Mike Tildesley, an infectious disease modeling expert at the University of Warwick, told DailyExpertNews it’s not the slaughter that dramatically increases the risk of infection, but the “significant movement of animals in the run-up to the festivals.”
“We see this in Turkey – there is a festival (where FMD is endemic) every year called Kurban, which also involves the slaughter of significant numbers of livestock, preceded by massive movements of livestock across the country and a rise in reported FMD cases. typically observed when this happens,” he told DailyExpertNews in an email.
“It is also possible that transmission occurs as a result of contact with carcasses, especially in the first few hours after slaughter, and therefore the disposal of potentially contaminated carcasses should be handled with great care,” he said.
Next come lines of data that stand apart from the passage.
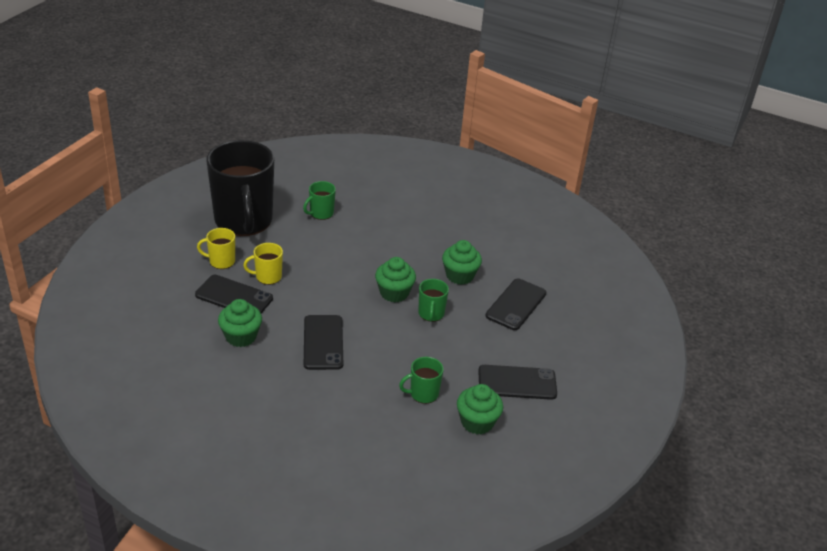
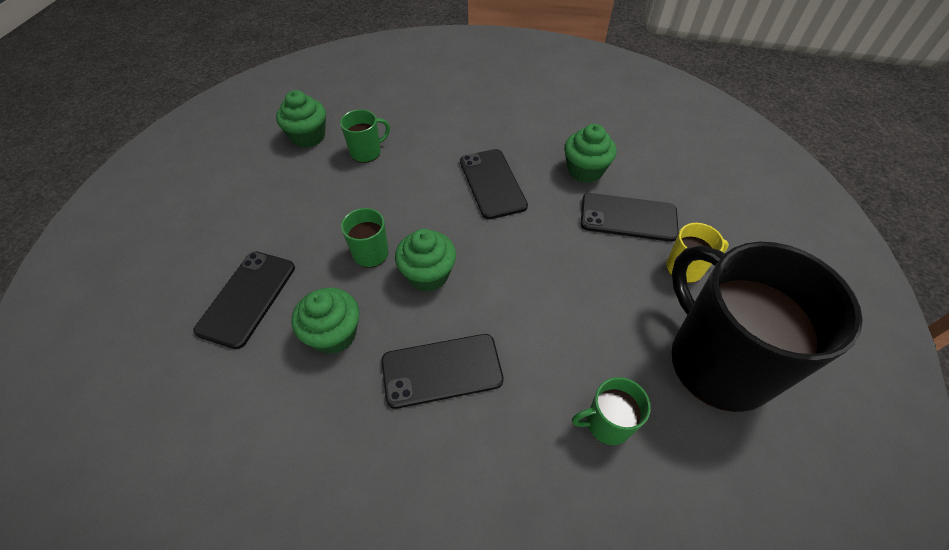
camera: 170 degrees right, 15 degrees up
(268, 277) = (608, 258): yellow mug -> none
(321, 213) = (607, 423): green mug -> green mug turned 135 degrees counterclockwise
(517, 383) = (261, 184): black phone -> black phone (442, 370)

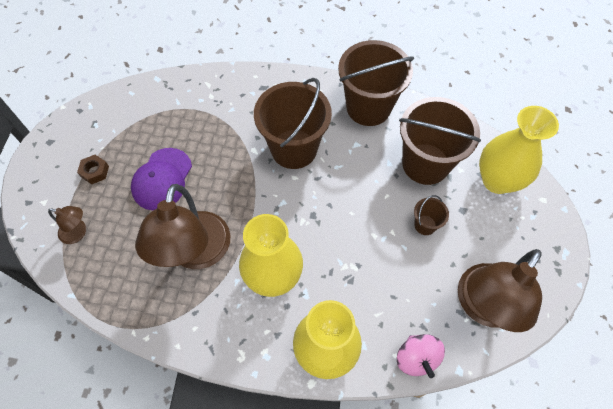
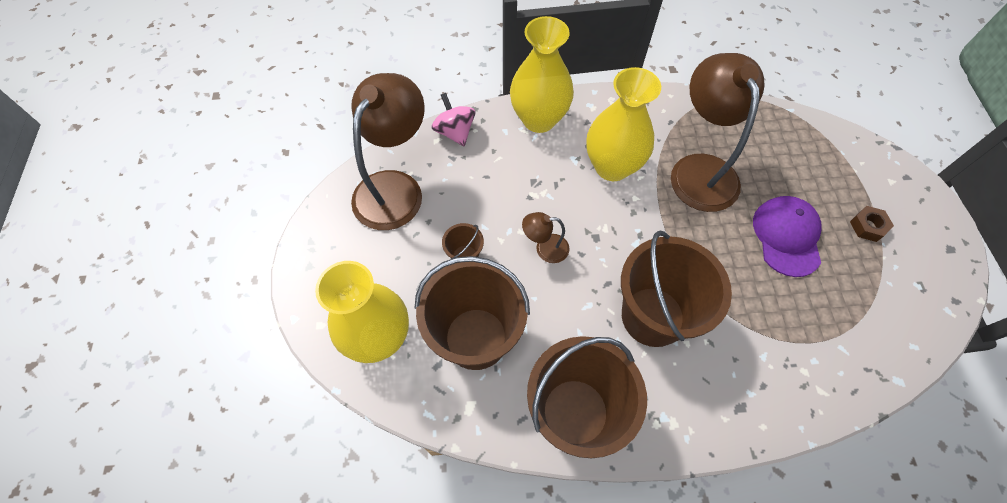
camera: 165 degrees right, 0 degrees up
(78, 232) = (830, 161): brown lamp -> brown lamp (545, 248)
Indonesia’s outbreak had spread to more than 330,000 animals in 21 provinces by July 7, according to the Ministry of Agriculture. Thousands more doses of vaccine had arrived from France and more than 350,000 animals had been immunized.
When foot and mouth disease was diagnosed in sheep in the UK in 2001, the results were devastating. At the time, the government’s contingency plans covered an infection on 10 properties, according to a government report.
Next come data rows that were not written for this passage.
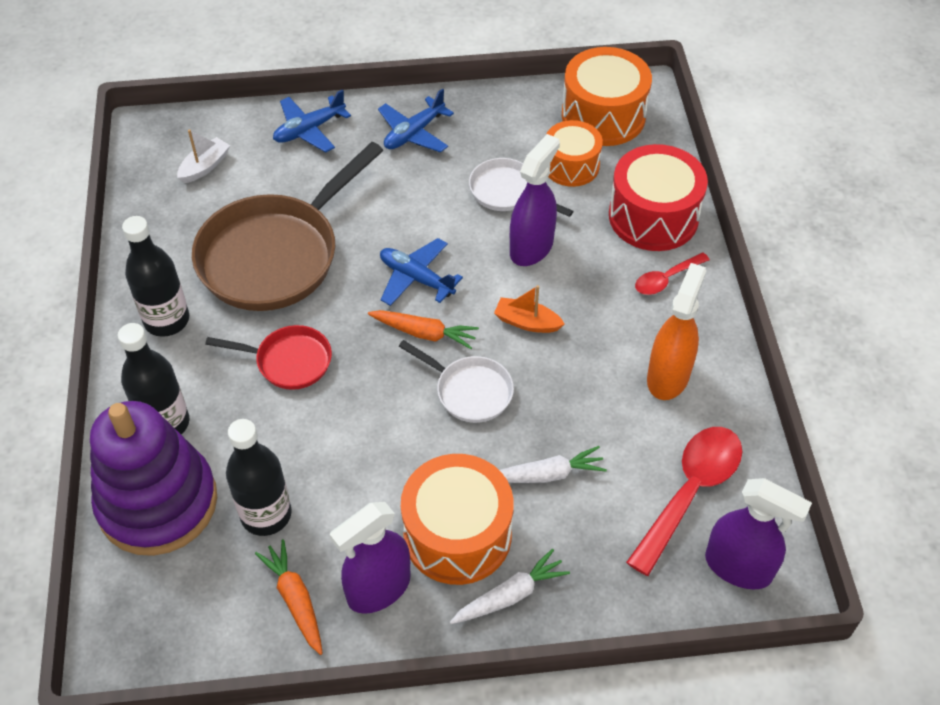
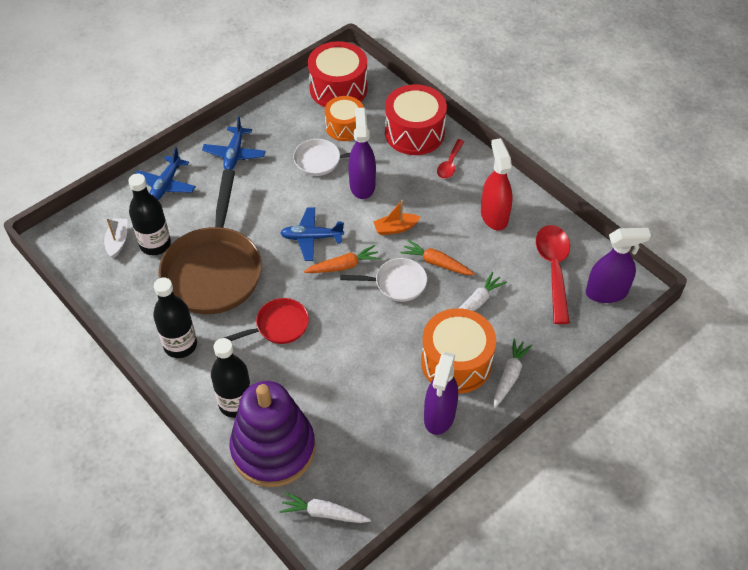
camera: 35 degrees left, 0 degrees up
(145, 617) = (324, 513): none -> white carrot
(266, 514) = (342, 416): black bottle -> black bottle (155, 244)
(295, 600) = (400, 450): orange carrot -> orange carrot (436, 263)
(603, 116) = (338, 88): orange drum -> red drum
(668, 376) = (494, 216): orange spray bottle -> red spray bottle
Instead, the disease spread to 57 sites before it was discovered, and then a lack of coordination slowed the rollout of emergency vaccinations. More than 6 million animals have been killed in the seven months that the virus appears to have eliminated.
The UK was re-admitted to the list of countries free of FMD the following year, but the impact went well beyond trade.
The report found that “tourism had the biggest financial impact from the outbreak, with visitors to Britain and the countryside being put off by the initial general closure of footpaths by local authorities and media images of mass burnings at the stake.”
The entire episode cost the government and private sector a total of £8 billion ($9.5 billion).
Other countries have learned lessons from the UK’s response, and if an outbreak is detected, movement restrictions are typically imposed before animals are culled and sites decontaminated.
For Australia, vaccinating animals is only an option once the virus gets in, because trading partners don’t distinguish between a vaccinated and a sick animal.
“If we vaccinated preventively, we would lose our animal health status as a foot-and-mouth disease-free country and we would lose our trade and market access,” said Schipp.
Ross Ainsworth, a 40-year-old veterinarian living in Bali, says it is too easy for tourists on the island to come into contact with livestock and bring the virus home.
“There’s livestock everywhere and that livestock will get infected and spread the virus,” he said. The virus can survive on the sole of a shoe for a few days, or longer if it’s colder, he said.
“So if you walked out of your villa and got in some contaminated saliva and got in the taxi and flew home, you might have a viable virus on your foot for another day and a half,” he said.
The National Farmers’ Federation has welcomed the increased biosecurity controls, but says the government must “continually review” safety settings and may require all inbound travelers from high-risk areas to undergo a biosafety inspection.
“Everyone should at least be questioned by a biosafety officer, if not subject to an inspection,” said Simson, the NFF president. “We also need to keep looking at footwear disinfection stations as an option,” she said.
“At all costs. We don’t want to look back and wish we had done more.”
Until potentially contaminated shoes are thrown out or foot baths become mandatory, Schipp says education is the best defense. Advertising campaigns are being launched at airports and on social media, but according to Schipp, that doesn’t mean tourists should be told to stay away from cows.
“Seeing cattle in Bali is part of the experience,” he said. “But it’s very easy to wash your hands and make sure your boots are clean before you get home.”